Harris Corporation’s stock had a spectacular run over the last 2 years when it went from $70 to $170, a rise of 140% in 2 years!
After hitting 170 in April, it cooled off a little, now hovering around 152, a 10% scale-back. Still expensive, mind you. The guided GAAP EPS for 2018 (its financial year ends in June) is $5.9 which makes it trade at almost 26 multiples. Expensive!
Seeing the furious rise of this stock I decided to have a harder look at it over a longer horizon. Certain trends emerged which I found quite interesting and clarifying.
20 years ago, Harris Corp was about $25. By the turn of the millennium it had halved in value. Then its started to rise and peaked at $60 just before the crisis. It halved again in Q1 2009 as equity indices tanked. Its journey upwards re-started steadily at first but furiously from 2016 onwards till it hit its all-time peak at 170 in April 2018.
In 2015, it acquired Exelis for about $4.6 billion. Exelis operated in the Defence / Aerospace industry and was a part of ITT group.
What does Harris Corp do?
On its website, Harris describes itself as:
‘’From ocean to orbit and everywhere in between, Harris solutions connect, inform and protect the world.’’
Harris’s roots are 125 years old. They have been around a long time and have science, technology and innovation in their DNA. They have a vast range of products and solutions for military, aerospace, space exploration, environment and other areas. In their own words:
‘’Harris is a proven leader in tactical communications, geospatial systems and services, air traffic management, environmental solutions, avionics and electronic warfare, and space and intelligence.’’
They operate via 3 segments: Communications, Electronics, Space & Intelligence. They support government and commercial customers in almost 100 countries. Their product, services and business credential is impressive and their pedigree inspiring.
A decade of volatile performance
Impressive as their business portfolio is, Harris Corp’s financial performance headline numbers are very revealing though and give a prospective investor some reasons for caution. I had a look at headline GAAP performance numbers taken for the last 10 years from Morningstar website to shed light on this company. What do I see?
Over 2008-17, Sales has compounded at 2.8%, Net income at 2.5% and diluted EPS at 3.5%. Worse, free cash flow has grown over those year at 1.2%. However dividend has risen at an impressive 15%.
- Tepid growth in top-line, bottom-line, earnings and free cash; nothing very exciting here when viewed as a longer trend.
- High variability in performance, for profit, earning and cash. Worrying. These numbers don’t lend themselves to reliable predictability. See for yourself.

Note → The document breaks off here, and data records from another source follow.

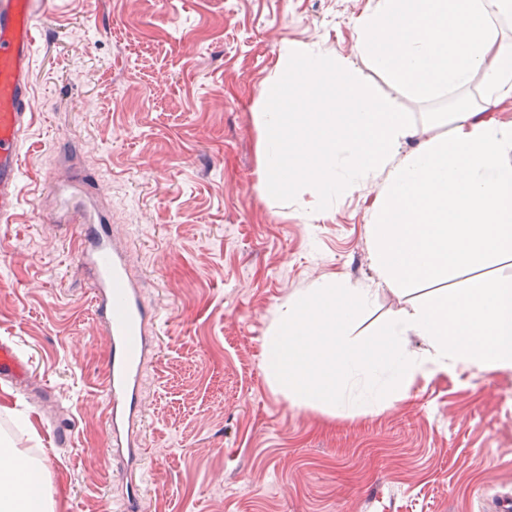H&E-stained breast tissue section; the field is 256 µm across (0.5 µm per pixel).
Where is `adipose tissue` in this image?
I'll return each mask as SVG.
<instances>
[{"mask_svg": "<svg viewBox=\"0 0 512 512\" xmlns=\"http://www.w3.org/2000/svg\"><path fill=\"white\" fill-rule=\"evenodd\" d=\"M512 0H376L358 21L353 58L284 45L259 103L258 161L266 196L301 180L325 204L384 173L369 224L379 281L395 294L448 279L396 311L379 338L351 330L376 291L317 282L277 309L263 338L265 375L291 405L375 412L417 379L451 368L512 371V40L498 24ZM422 100L448 98L447 138H418L393 100L376 97L361 65ZM479 84L478 97L466 94ZM0 448V512H53L42 473Z\"/></svg>", "mask_w": 512, "mask_h": 512, "instance_id": "1", "label": "adipose tissue"}]
</instances>
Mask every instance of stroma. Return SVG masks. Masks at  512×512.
Masks as SVG:
<instances>
[{
  "instance_id": "1",
  "label": "stroma",
  "mask_w": 512,
  "mask_h": 512,
  "mask_svg": "<svg viewBox=\"0 0 512 512\" xmlns=\"http://www.w3.org/2000/svg\"><path fill=\"white\" fill-rule=\"evenodd\" d=\"M375 0H46L37 22L20 204L0 223V339L34 379L0 382V431L42 461L54 512H119L130 473L105 457L108 338L48 186L91 174L159 318L144 384L146 512H497L512 497V372L418 379L380 413L295 407L269 386L276 308L324 277L375 281L374 177L322 207L304 183L260 190L257 104L285 44L353 54ZM418 132L444 99L365 70ZM418 294L379 290L375 337ZM67 431L68 443L57 440Z\"/></svg>"
}]
</instances>
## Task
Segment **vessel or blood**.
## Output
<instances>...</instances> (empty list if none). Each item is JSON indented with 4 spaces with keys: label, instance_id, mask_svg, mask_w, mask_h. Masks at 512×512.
<instances>
[{
    "label": "vessel or blood",
    "instance_id": "b4317fda",
    "mask_svg": "<svg viewBox=\"0 0 512 512\" xmlns=\"http://www.w3.org/2000/svg\"><path fill=\"white\" fill-rule=\"evenodd\" d=\"M45 0H0V223L18 207L22 134L30 124V72L36 21ZM55 223L85 228L78 246L102 331L109 338L103 387L108 445L105 455L124 457L138 469L142 457V368L154 351L157 313L142 300L143 283L131 273L126 249L94 203L90 179L76 173L51 185ZM32 372L15 346L0 340V381L21 384Z\"/></svg>",
    "mask_w": 512,
    "mask_h": 512
}]
</instances>
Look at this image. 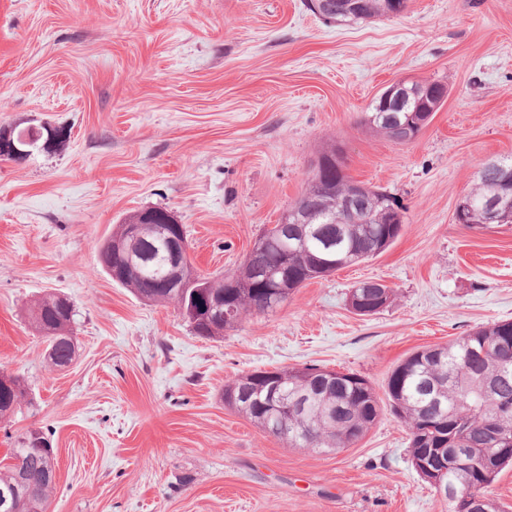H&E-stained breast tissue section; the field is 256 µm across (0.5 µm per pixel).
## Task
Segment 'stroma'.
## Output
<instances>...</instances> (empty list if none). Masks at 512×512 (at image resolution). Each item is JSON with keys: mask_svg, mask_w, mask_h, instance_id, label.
Instances as JSON below:
<instances>
[{"mask_svg": "<svg viewBox=\"0 0 512 512\" xmlns=\"http://www.w3.org/2000/svg\"><path fill=\"white\" fill-rule=\"evenodd\" d=\"M307 0H0V129L49 124L56 150L0 160V371L29 396L0 421V460L44 432L47 512H448L390 412L337 452L290 448L224 404L238 376L317 365L382 390L410 353L512 321V224L456 223L479 166L512 156V0H409L323 22ZM448 96L396 143L360 123L399 79ZM404 215L382 254L292 293L223 336L113 282L100 245L128 215L171 211L195 269L233 273L327 148ZM394 288L371 316L358 282ZM76 311L53 367L29 307Z\"/></svg>", "mask_w": 512, "mask_h": 512, "instance_id": "obj_1", "label": "stroma"}]
</instances>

The above makes for a risky company from a financial performance point of view.
Balance Sheet has issues
As at 31 March, 2018, Harris’s balance sheet was $10.1 billion strong of which 5.4 billion was Goodwill alone. That’s 53% of the balance sheet. As of that wasn’t enough, other Intangibles are another 1 billion. Thus, goodwill plus intangibles make up 64% of balance sheet. Now here is the thing to watch out for.

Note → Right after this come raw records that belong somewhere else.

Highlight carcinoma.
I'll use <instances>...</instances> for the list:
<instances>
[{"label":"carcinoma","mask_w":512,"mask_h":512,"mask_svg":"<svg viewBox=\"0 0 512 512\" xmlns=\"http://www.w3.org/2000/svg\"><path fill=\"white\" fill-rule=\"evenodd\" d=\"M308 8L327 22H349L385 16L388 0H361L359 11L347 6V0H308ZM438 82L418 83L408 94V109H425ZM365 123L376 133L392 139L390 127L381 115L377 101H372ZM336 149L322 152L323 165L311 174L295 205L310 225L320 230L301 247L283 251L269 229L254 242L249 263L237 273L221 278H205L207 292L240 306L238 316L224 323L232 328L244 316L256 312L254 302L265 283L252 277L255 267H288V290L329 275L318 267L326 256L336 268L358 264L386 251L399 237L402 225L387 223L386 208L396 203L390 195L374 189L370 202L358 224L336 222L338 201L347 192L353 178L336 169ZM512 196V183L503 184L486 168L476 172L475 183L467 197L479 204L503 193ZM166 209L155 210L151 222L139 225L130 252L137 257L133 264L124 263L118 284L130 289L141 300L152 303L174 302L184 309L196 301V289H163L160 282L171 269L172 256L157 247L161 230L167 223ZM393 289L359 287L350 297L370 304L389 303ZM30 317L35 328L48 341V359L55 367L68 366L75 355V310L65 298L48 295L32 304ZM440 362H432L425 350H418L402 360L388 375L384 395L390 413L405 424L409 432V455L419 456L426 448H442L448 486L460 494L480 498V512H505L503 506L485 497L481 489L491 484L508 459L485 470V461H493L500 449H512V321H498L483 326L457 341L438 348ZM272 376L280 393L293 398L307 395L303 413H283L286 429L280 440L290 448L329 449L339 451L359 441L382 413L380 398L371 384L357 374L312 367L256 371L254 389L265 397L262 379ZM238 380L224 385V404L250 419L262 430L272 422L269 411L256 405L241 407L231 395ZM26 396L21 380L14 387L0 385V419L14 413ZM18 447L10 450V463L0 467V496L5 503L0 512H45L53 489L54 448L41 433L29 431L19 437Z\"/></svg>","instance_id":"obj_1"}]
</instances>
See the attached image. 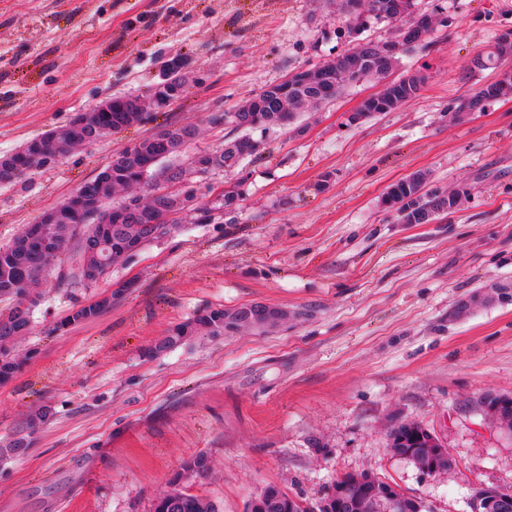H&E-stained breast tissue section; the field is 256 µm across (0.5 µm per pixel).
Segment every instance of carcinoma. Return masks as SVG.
Returning <instances> with one entry per match:
<instances>
[{
  "label": "carcinoma",
  "mask_w": 512,
  "mask_h": 512,
  "mask_svg": "<svg viewBox=\"0 0 512 512\" xmlns=\"http://www.w3.org/2000/svg\"><path fill=\"white\" fill-rule=\"evenodd\" d=\"M392 0H367V13L374 19H385L399 25L404 19L395 17L391 7ZM387 43L362 41L351 50L310 67L301 75L288 74V78L276 84H270L255 94L249 101L236 110L247 117V125H235L239 135L224 141V147L211 153L198 154L185 164H171L166 169L169 182L183 179L193 182L191 174L200 164H210L214 169H235L249 157H255L260 151L259 141L252 133L294 125L297 114L328 104L349 85L362 80L374 79L380 70L392 71L399 61V53H389ZM512 58V30L501 33L493 47L473 58L472 69H496L502 62ZM183 76L177 69L170 72L163 88L154 85L142 94L145 99L161 93L171 99H180L179 88ZM425 83V76L418 72L407 71L386 86L382 91L364 98L355 112L349 116V122L359 124L377 115L393 112L405 103L416 98ZM512 98V79L505 83L497 80L486 83L474 93L457 99L449 107L453 119H458L465 103L471 99L482 105ZM129 96L112 97V111L98 112L88 118V134L100 139L104 131L119 124L129 128L142 123L146 116H138L126 121L129 113L124 107ZM198 128L191 125L169 124L140 140L145 147L157 142V149L151 158L164 156V159L177 158L185 153L189 144L197 137ZM133 151L125 148L105 166V171L84 184L78 191V201L86 206L104 196L112 199L113 191L127 192L126 201L130 206L116 207L109 230L102 231L93 224H76V216L69 217L68 223L56 224L47 229L41 222L26 224L5 245L0 246V302H8V307L0 310V383H6L21 371L28 356L15 350L18 339L30 329L31 317L17 314L18 296L31 290L39 283L44 274V258L51 253L57 262L76 240L75 268L72 277H83L82 268L86 261V251L92 246L107 244L106 262L101 264L99 274H104L113 265L132 257L129 248L142 249L146 244L156 241L154 225L145 215L163 205L164 198L154 194L144 198L135 189L149 184L157 175V163L150 165L133 163ZM54 159L49 156V147L33 138L20 150L0 158V183H11L28 172L52 167ZM471 194L470 188L460 186L452 191L428 185V177L422 172H413L396 184L384 195L382 204L394 213L403 224H430L440 218L455 213L463 201ZM110 304H105L91 313L79 310L69 314L59 324L64 329L72 324L99 316ZM245 306L235 309L213 308L203 311L194 318L175 326L168 335L155 345L150 346L146 354L155 356L172 348L192 336H222L242 328L270 327L282 320L277 316L270 321L246 323L241 317ZM425 427L416 422H401L393 426L388 434L389 445L394 453L402 448L423 445L421 436ZM208 470V460L199 454L188 460L181 471L169 482L170 489L157 497L153 512H219L212 501L190 492L192 482ZM328 495L317 502L308 504L304 500L292 497L276 486H268L248 505V512H330L326 507Z\"/></svg>",
  "instance_id": "1"
}]
</instances>
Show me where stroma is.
Here are the masks:
<instances>
[{
    "label": "stroma",
    "mask_w": 512,
    "mask_h": 512,
    "mask_svg": "<svg viewBox=\"0 0 512 512\" xmlns=\"http://www.w3.org/2000/svg\"><path fill=\"white\" fill-rule=\"evenodd\" d=\"M417 6L449 20L400 55L426 78L417 98L352 125L381 89L353 83L299 116L304 135L267 131L258 157L196 177L202 204L237 188L230 215L178 225L94 287L66 263L41 281L19 343L32 356L0 386V444L30 412L52 417L26 454L0 458V512H153L200 453L210 470L191 491L220 512H247L270 485L315 502L362 473L433 512H467L479 484L512 489V434L479 407L512 394V301L489 294L512 282V99L440 118L494 77L467 65L512 29V0ZM347 24L337 0H0V157L106 98L144 93L170 56L203 75L168 111L0 185V245L165 124L198 127L188 154L218 150L236 131L215 116L355 45ZM418 170L471 195L439 222L399 223L381 199ZM106 294L100 316L55 331ZM462 301L472 310L455 316ZM251 303L288 318L147 357L198 311ZM409 421L448 448L452 473L422 476L393 453L387 433Z\"/></svg>",
    "instance_id": "stroma-1"
}]
</instances>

While other intangibles are amortised on a straight-line basis every year, Goodwill is not. Its kept in the balance sheet as an ‘’asset’’ and subjected to Impairment tests at least at every reporting date. If no impairment is detected it is retained at carrying cost. The risk is in economic downturns, enormous impairments can be debited to P&L.
Debt is another issue. However, that seems to be slowly managed down.
Is Harris Corp a buy?
Harris Corp has an attractive and promising business portfolio incorporating science, technology, research and innovation. Its business is also spread over a number of sectors and countries and has potential for growth given its penetration in defence, aerospace, surveillance, space, weather and so on. Despite that, Harris’s financial performance has been volatile and unpredictable making it a risky bet for a retail investor. While dividend yield is ordinary, dividend growth is notable.
As stated earlier, at 26 PE (based on 2018 EPS guidance on GAAP basis), I consider Harris expensive. Its 5 year expected PEG ratio is about 1 per Yahoo but how reliable is that given this company’s numbers have not been easy to trend? Will a clear performance trend emerge in future? Will growth in headline numbers be strong and sustained? Until that is steadily visible a 5year PEG ratio is not very credible for Harris.
I would like to see the Net Debt to EBITDA ratio fall to 2 and its PE multiple fall to 20 to give me the margin of safety and comfort that I need to be able to invest in Harris Corp. This is not impossible. After all we have seen a stock as sturdy as MMM fall from 260 to below 200 in just 3 months!
Disclosure: I/we have no positions in any stocks mentioned, and no plans to initiate any positions within the next 72 hours.
Additional disclosure: I am not an investment advisor. Do your own due diligence.